The Scholastic corporation, which marks its 100th anniversary this year, pivoted to offering educational ideas and resources through an online portal and presenting virtual book fairs. “We also have a quick-setup fair, fairs for smaller spaces or outdoors—even a drive-through option,” Quinton says. Some educators have been including books with the school lunches they distribute, “or even personally delivering books right to their students’ front porches.”

In an exception to the sales slump, Publishers Weekly notes that “the company’s Klutz line of book and activity kits also performed well in the quarter, as parents searched for activities to help their children practice STEAM [Science, Technology, Engineering, Arts and Mathematics] skills.”

Quinton’s career in book distribution started in college, with a marketing company called Books Are Fun in her hometown of Fairfield, Iowa. “I just called their CEO and asked for a job, which I didn’t realize you weren’t really supposed to do,” she says. “I landed the internship, and when I graduated from Amherst, they offered me a job.”

After that came nine years at ReaderLink Distribution Services, then one year as vice president and general merchandise manager at Barnes & Noble before being hired by Scholastic.

Throughout those years, since well before the pandemic, changes have been afoot in children’s literacy and media habits. Today’s toddlers use electronic devices, Quinton points out (she has a 5-year-old son of her own), and their attention spans are shorter than previous generations’.

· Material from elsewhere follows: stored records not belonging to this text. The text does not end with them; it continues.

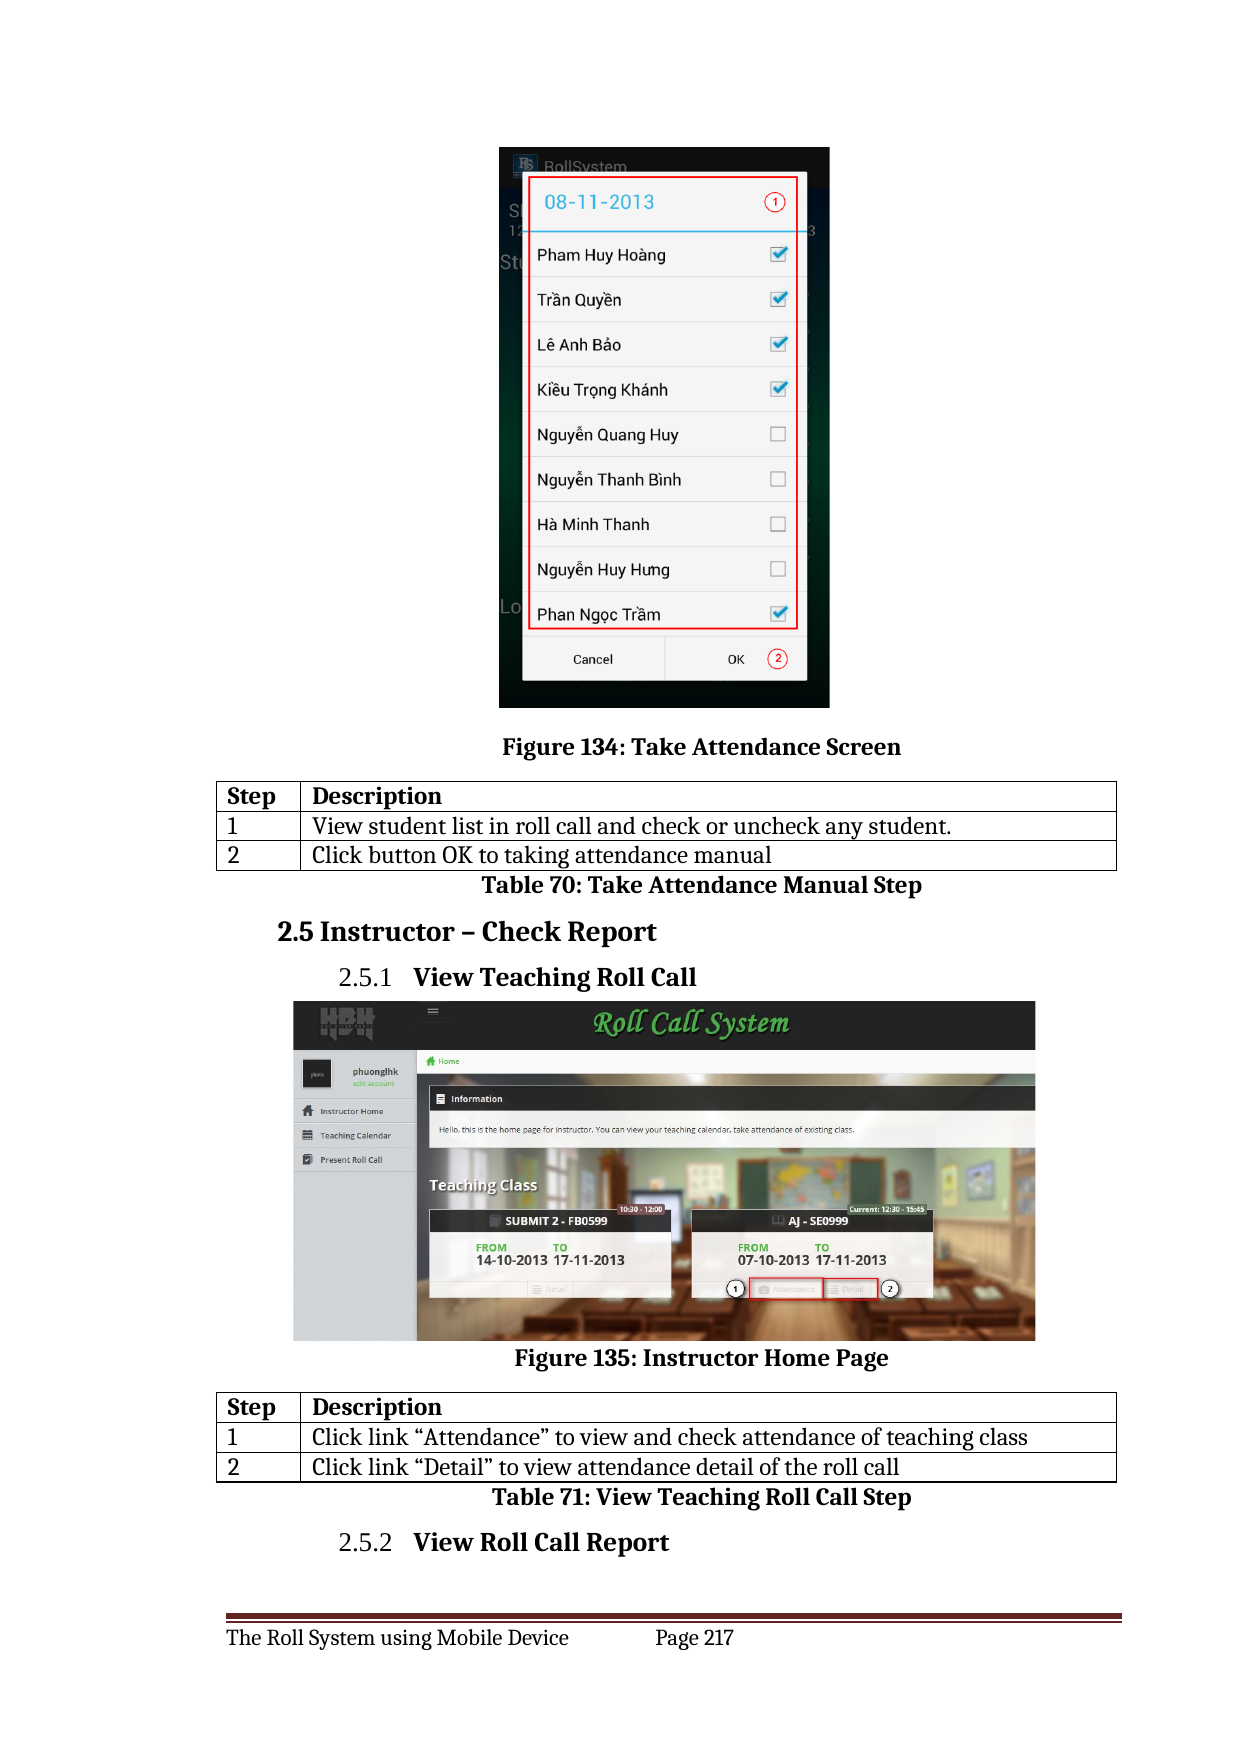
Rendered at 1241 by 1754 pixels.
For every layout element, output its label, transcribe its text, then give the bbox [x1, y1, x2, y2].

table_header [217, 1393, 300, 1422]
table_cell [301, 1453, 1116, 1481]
subtitle View Teaching Roll Call [338, 961, 1122, 993]
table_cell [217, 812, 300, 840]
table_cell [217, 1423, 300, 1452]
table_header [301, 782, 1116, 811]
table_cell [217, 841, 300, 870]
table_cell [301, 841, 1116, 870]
subtitle Instructor – Check Report [277, 915, 1122, 948]
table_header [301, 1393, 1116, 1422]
list Figure 139: Take Attendance Screen [282, 733, 1122, 762]
picture [499, 147, 830, 708]
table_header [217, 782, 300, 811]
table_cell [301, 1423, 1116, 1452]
list Figure 140: Instructor Home Page [282, 1344, 1122, 1373]
picture [293, 1001, 1036, 1341]
list Table 80: View Teaching Roll Call Step [282, 1482, 1122, 1511]
subtitle View Roll Call Report [338, 1526, 1122, 1558]
list Table 79: Take Attendance Manual Step [282, 871, 1122, 900]
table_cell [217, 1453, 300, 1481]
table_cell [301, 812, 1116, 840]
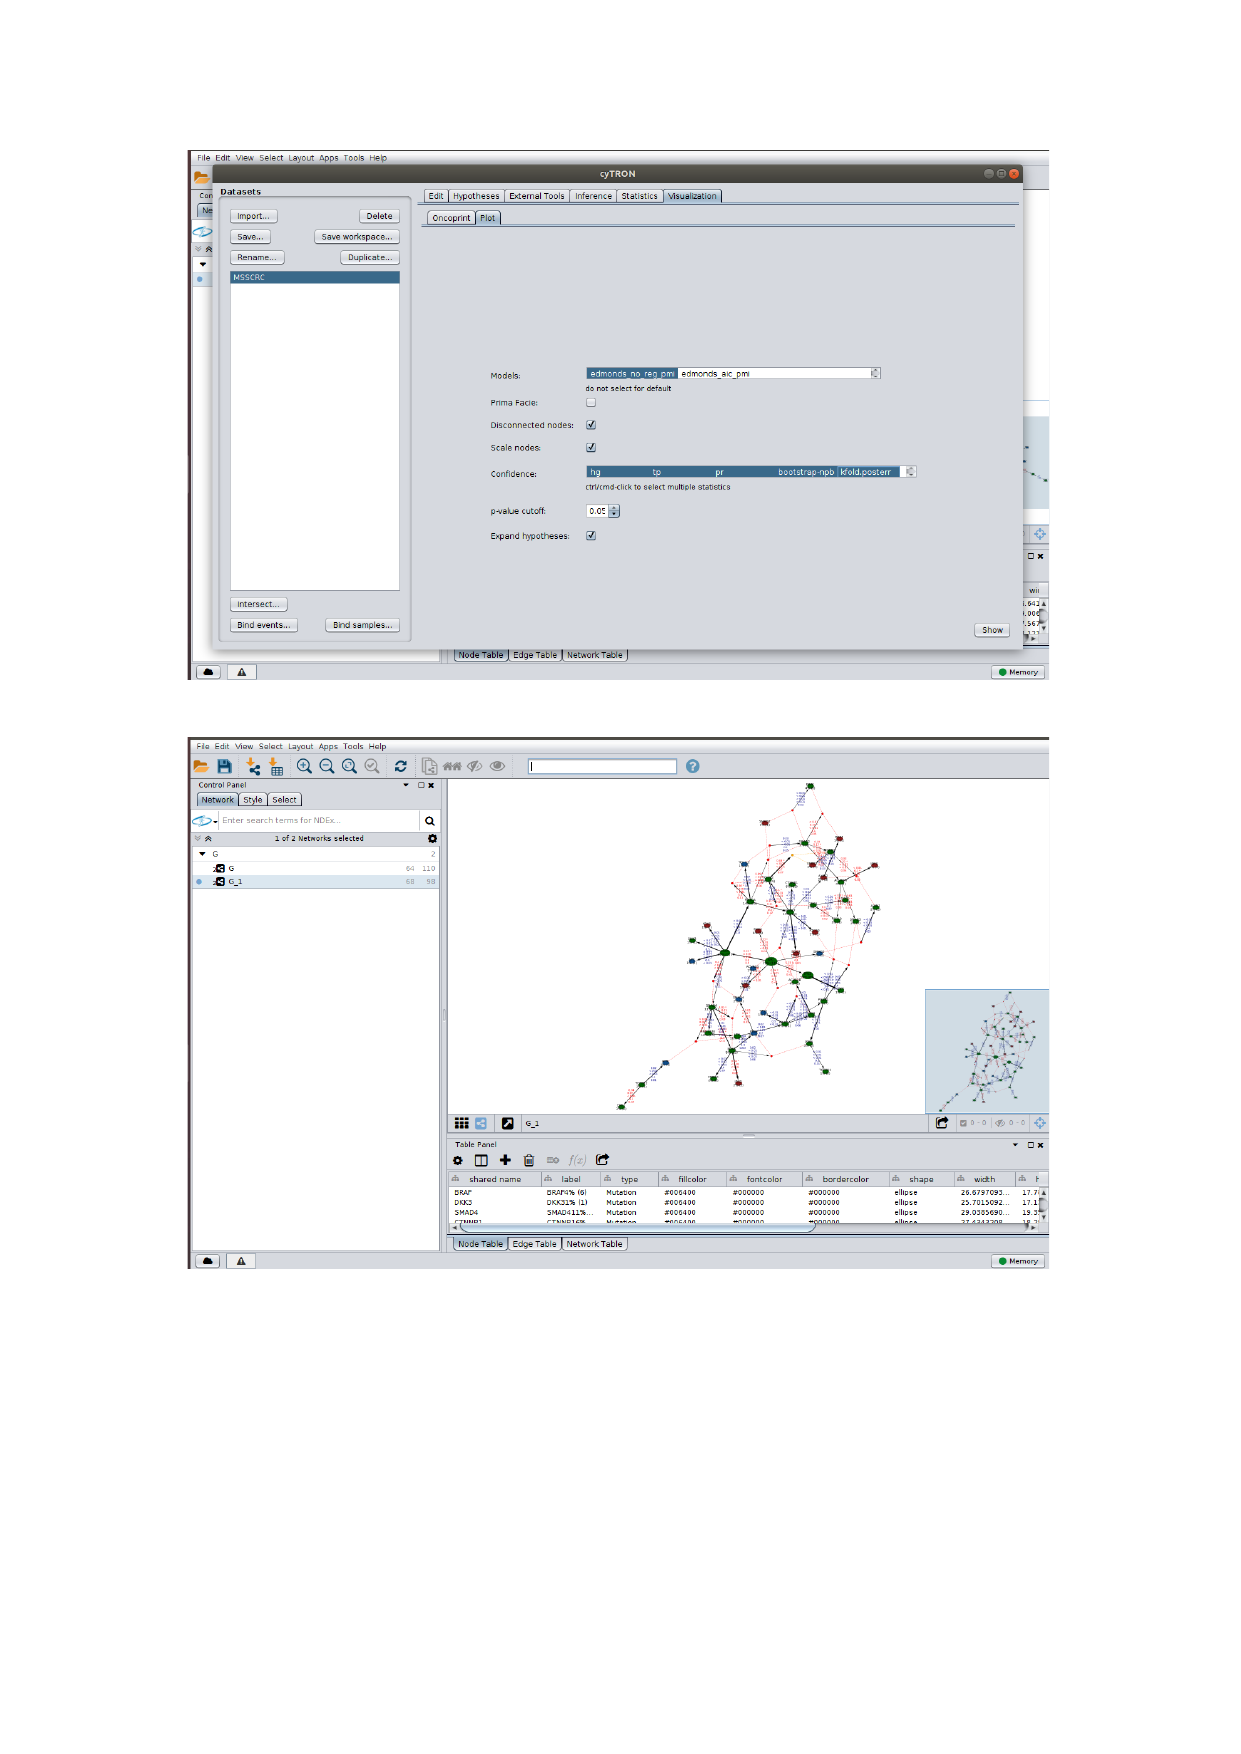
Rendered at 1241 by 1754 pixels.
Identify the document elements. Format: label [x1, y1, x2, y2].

picture [187, 737, 1050, 1269]
picture [187, 150, 1050, 680]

Scholastic—whose hit series have included Clifford the Big Red Dog, Harry Potter and The Hunger Games—is keeping up with kids’ evolving tastes by, for example, publishing lots of graphic novels. “These are glossy, highly illustrated books that kids are flocking to because they have high comedic value, like Dav Pilkey’s new Dog Man series, or because they address serious topics like mental illness in a visually engrossing way that kids can understand,” Quinton says.

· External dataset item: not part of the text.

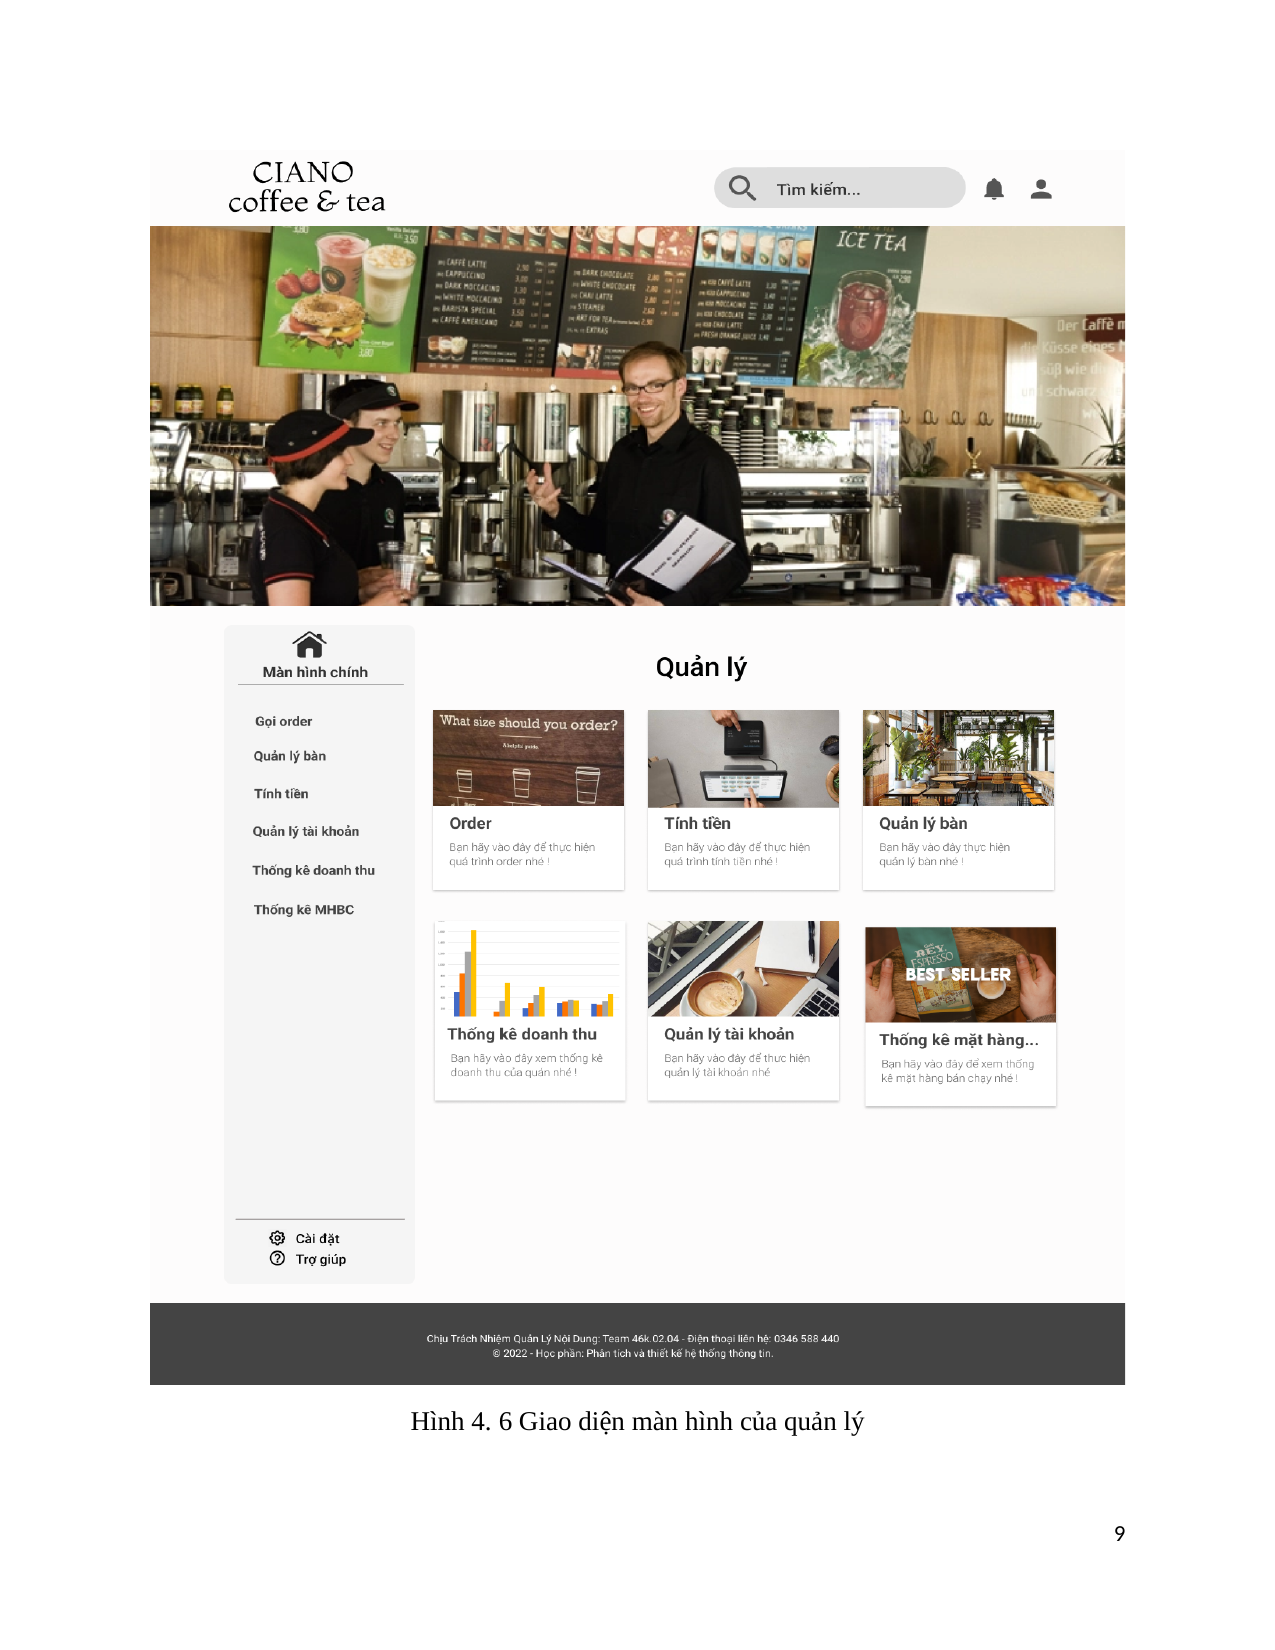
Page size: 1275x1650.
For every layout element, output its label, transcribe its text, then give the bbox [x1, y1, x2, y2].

picture [150, 150, 1125, 1385]
text Hình 4. 6 Giao diện màn hình của quản lý [150, 1405, 1125, 1436]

Another Scholastic franchise that has kept up with the times is The Baby-Sitters Club: a new take on Ann M. Martin’s novels debuted on Netflix this summer, to rave reviews. “The BSC books, most recently the graphic novel adaptations, are current national best-sellers,” says Quinton—“an amazing feat, considering the series launched more than 30 years ago!”

Indeed, long before nostalgically binge-watching the Netflix show to pass the time during quarantine, many of us grown-ups remember passing those books around among our friends when we were young.